Europe

'Honey traps' target Russian dissidents

Still from Ilya Yashin video on internet
Image caption A clip on the web purports to show Mr Yashin discussing a police bribe

A Russian opposition activist who was a victim of a sophisticated "honey trap" operation in Moscow has told the BBC there are more videos ready to be posted on the internet to discredit other government critics.

Ilya Yashin, of the group Solidarity, is one of five opposition figures to have appeared in videos posted on Russian websites after being secretly filmed having sex with a woman who had lured them back to an apartment rigged with cameras.

The videos started to be posted on the internet at the end of March.

"The scale of the operation is stunning. It is a real special operation…. it looks like hundreds of thousands of US dollars were spent on it," Mr Yashin said.

"At least four flats were used and at least four girls took part. About a dozen people were trapped, (but)... the videos have not been published of some of those who were filmed."

Slow seduction

Mr Yashin, who is unmarried, says his encounter with "Katya" dates back almost two years.

He thought he was getting involved in a summer romance.

Image caption Ilya Yashin addressed an opposition rally in Kaliningrad in January

"I'd been dating her for about a month, going to the cinema and cafes," he said.

"She was pretty and I fell for her and behaved like any single young person would."

"I didn't suspect anything until drugs and sex toys were brought out. Instinctively I felt something was wrong and left."

But it was already too late. Enough embarrassing footage had already been filmed. 

Kremlin blamed

Those behind the operation clearly wanted to make an example of Mr Yashin, as he also appeared in another video allegedly showing him trying to bribe a traffic policeman who had ordered him to pull over as he drove through the capital.

He says it was a set-up and the video has been heavily edited.

Convinced he knows who was behind the operation, he has formally asked prosecutors to investigate two government officials, including a very senior member of the Kremlin administration.

Image caption Many opposition rallies have been broken up by police

But why would they act now against the small and disparate opposition groups?

"The year started with mass protests in many Russian regions," says Mr Yashin.
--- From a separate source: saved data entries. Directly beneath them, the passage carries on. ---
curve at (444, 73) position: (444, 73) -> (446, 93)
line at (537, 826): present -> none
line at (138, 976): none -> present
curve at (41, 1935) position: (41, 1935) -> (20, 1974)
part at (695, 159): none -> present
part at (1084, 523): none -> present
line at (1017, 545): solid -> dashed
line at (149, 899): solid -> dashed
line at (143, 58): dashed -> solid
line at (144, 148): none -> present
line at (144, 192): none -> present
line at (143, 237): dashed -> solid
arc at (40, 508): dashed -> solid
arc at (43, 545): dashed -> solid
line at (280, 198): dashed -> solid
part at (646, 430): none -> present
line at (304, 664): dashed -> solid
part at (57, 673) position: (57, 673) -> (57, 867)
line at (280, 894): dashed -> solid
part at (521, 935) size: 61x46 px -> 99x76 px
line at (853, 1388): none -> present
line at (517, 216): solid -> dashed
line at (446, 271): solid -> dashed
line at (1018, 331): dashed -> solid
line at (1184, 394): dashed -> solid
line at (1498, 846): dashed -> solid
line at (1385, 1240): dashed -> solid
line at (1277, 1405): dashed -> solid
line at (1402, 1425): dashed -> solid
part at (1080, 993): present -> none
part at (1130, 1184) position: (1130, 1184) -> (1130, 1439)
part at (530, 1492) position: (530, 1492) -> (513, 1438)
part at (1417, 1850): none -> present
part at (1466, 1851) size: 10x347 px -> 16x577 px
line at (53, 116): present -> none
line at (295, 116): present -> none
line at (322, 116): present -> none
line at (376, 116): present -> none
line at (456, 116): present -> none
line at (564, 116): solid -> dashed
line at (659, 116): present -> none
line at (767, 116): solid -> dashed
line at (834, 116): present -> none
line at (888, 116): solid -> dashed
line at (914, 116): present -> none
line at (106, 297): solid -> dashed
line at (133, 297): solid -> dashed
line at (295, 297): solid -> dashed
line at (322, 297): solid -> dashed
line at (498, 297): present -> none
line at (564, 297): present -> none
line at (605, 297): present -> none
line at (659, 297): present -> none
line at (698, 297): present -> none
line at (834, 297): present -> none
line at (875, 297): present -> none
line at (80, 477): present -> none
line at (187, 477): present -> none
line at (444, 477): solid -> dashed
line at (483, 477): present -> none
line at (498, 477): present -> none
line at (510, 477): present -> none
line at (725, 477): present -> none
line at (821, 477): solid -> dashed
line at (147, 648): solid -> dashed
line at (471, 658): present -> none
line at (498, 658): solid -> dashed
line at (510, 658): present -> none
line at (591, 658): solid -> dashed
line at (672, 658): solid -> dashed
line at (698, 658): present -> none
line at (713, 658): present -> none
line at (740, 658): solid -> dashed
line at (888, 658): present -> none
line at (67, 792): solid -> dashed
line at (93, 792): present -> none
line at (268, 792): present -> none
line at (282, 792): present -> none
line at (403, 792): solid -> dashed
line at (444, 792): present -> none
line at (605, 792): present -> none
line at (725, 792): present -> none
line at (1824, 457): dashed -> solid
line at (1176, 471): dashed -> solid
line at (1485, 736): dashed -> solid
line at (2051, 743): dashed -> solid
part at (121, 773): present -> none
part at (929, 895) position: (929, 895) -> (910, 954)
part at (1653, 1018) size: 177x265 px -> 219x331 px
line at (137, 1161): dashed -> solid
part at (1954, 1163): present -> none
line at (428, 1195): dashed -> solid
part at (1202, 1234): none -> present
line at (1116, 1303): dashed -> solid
"In Kaliningrad 12,000 people took to the streets demanding (Prime Minister) Putin's resignation, in Arkhangelsk 2,000 and there were also demonstrations in Samara and Irkutsk.

"In many regions the opposition was at the helm of protests and it caused the Kremlin to worry."

Old KGB tactic

The government has always moved quickly to stamp out political protests, however small, apparently fearing they could spread and ultimately lead to an uprising similar to the Orange Revolution in Ukraine five years ago.

The honey trap was a favoured tactic of the KGB in Soviet times, when it was used to compromise Western diplomats, intelligence agents and other officials.

And diplomats continue to be targeted in this way. Less than a year ago the British deputy consul-general in Yekaterinburg was forced to step down after compromising footage appeared on the internet.

But not everyone is convinced the smear campaign against opposition activists is the direct work of the Kremlin and secret services.

"It looks like organisations connected to the Kremlin did this now to justify their existence and show their relevance," says Andrei Soldatov, a journalist and author who tracks the intelligence agencies.

He says the website where one of the videos was first posted is connected to a youth group set up in 2005 when Vladimir Putin was president. One of two such groups, its mission was to counter opposition activity in the run-up to the parliamentary and presidential elections in 2007 and 2008.

"The elections went ahead no problem," he says. "So now these organisations have to justify why they are financed today."

But the two pro-Kremlin youth groups, called Nashi and Young Guard, deny any involvement.

"Rubbish," says Nikita Borovikov, the Nashi leader. "That's silly and funny".